When it’s OK to stop breastfeeding is a hot topic right now.
So when is it? Really…Bueller…anybody?
Everyone seems to have an opinion, yet they are all different and nobody is right.
I fought. I fought really, really hard. From the beginning, the journey to motherhood was a challenging one, I had to put up a good fight almost instantly.
I fought against the unpredictable nature of my body.
I fought to pick up my shattered emotions with each negative pregnancy test.
I fought to hide my own jealousy and pain at each and every pregnancy announcement that seemed to flood my Facebook feed or mailbox.
I fought not to allow myself to be swallowed by bitterness, but to be genuinely happy for my newly pregnant family and friends.
I fought to find for myself and my babies that moment when it’s ok to stop breastfeeding.
I am blessed to have had this experience, to have had the strength to keep fighting all along the way. I am blessed with two amazing, healthy little boys who fill my heart with utter joy. I didn’t give up the fight, because I knew, deep down, that I was meant to be THEIR mother.
The day our boys were born wasn’t any different from all of the months prior to their arrival. I was going to fight to do everything I could for them.
Breastfeeding, the most natural thing in the world, was no different for me, it too was a bit of a fight. I kept wondering, when it’s OK to stop breastfeeding?
I had watched so many women beautifully breastfeed their babies. Really, they all made it look so easy and magical!
So, naturally, I expected to be able to make that choice for my babies as well. Before the boys were born, I took the classes, read the books, polled all my friends and family for breastfeeding advice and refined my tandem feeding skills with Cabbage Patch dolls.
So much of my experience from conception, pregnancy and delivery was out of my control. I had to trust the guidance of the medical professionals that were caring for me, which I happily did. But, once I had two healthy babies in my arms, I wanted to take back the control and do what I felt was best for them…which I believed was nursing them.
I was ready to exclusively nurse my babies for a year…and you know what, nothing was going to stop me.
Despite my fierce determination and what I felt was adequate preparation, unfortunately, the first bit of motherhood didn’t go at all how I had planned.
As soon as I was in recovery, I had a nurse on each side of me, squishing my boobs into hamburgers, trying to get my boys to latch…unsuccessfully.
Only a few hours after they were born, I was hooked up to a pump or trying to nurse constantly. Lactation consultants were flooding my hospital room, trying every trick in the book to get my boys to latch and efficiently nurse.
Hell…we even turned to dripping donor milk from syringes down my nipples to coax the boys into latching.
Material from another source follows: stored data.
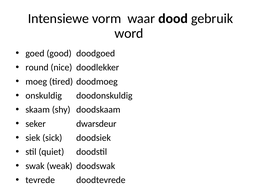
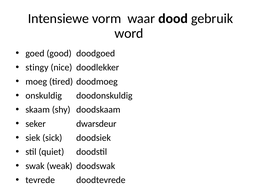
round: round -> stingy
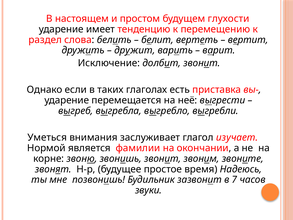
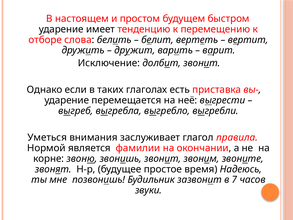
глухости: глухости -> быстром
раздел: раздел -> отборе
изучает: изучает -> правила
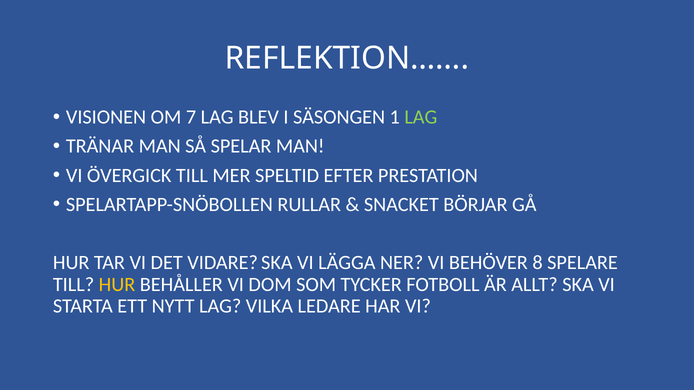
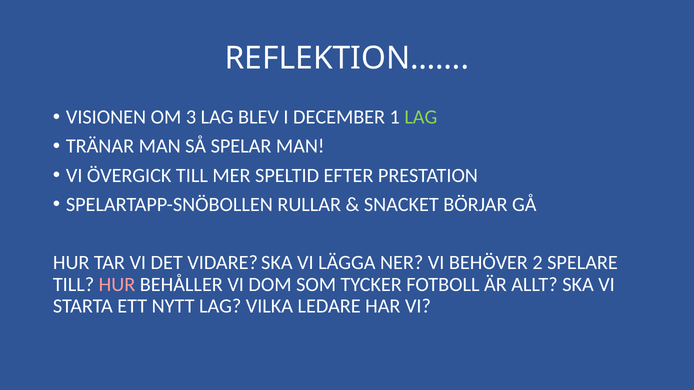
7: 7 -> 3
SÄSONGEN: SÄSONGEN -> DECEMBER
8: 8 -> 2
HUR at (117, 285) colour: yellow -> pink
Yes, ladies, I tried EVERYTHING!
By the time we got home, we were doing pretty well. We had a routine, were latching well enough and pumping seemed successful. And although I rarely left our house (because I nursed and then pumped 6 times a day), we did pretty well. I was proud to make that sacrifice to be a breastfeeding mom of twins.
By three months, I was a formula supplementing mom of twins. And by 5 months I was a pumping and bottle feeding mom of twins.
Eight months later I was a formula feeding mom.
I had a choice to make early on…to continue my charade of teas, diet changes, lactation consultants, supplements and incessant pumping, or I could own our reality. There has to come a time when it’s OK to stop breastfeeding for the health and well being of everyone in the family!
I let go of my dreams to be a mom of twins who exclusively breastfed for that first year. I let it go for the health my twins.
And you know what…I felt relieved. We were all happier. I was able to let go of a fight that was holding me back from finding true joy in motherhood. While I stand by my decision, deep down I am still unable to let go of the voice inside me that says “you didn’t do enough”.
Celebrity “brelfies” and non-stop movements to “normalize” breastfeeding are becoming ever popular with the growth of social media.
So often we hear “breast is best” or the “I would never” statements from moms on the playground, but I ask you, why don’t we just rally behind all women, who are breastfeeding, AND who are supplementing AND who are exclusively formula feeding their babies? You never know someone’s particular situation. Who is to say when it’s OK to stop breastfeeding?
Why aren’t we investing our energy into celebrating each other for making the hard, yet well-intentioned choices we know are best for our families?
Those voices within us all come from the comments moms hear when people think they are making helpful suggestions rather than just saying, “you are doing a great job!” I know that is why it lies within me.
As I write this, I encourage you to simply tell the next new mom you see that she is doing a great job. My journey took a detour, but all that really counts is that I am an awesome mom of some pretty amazing twins!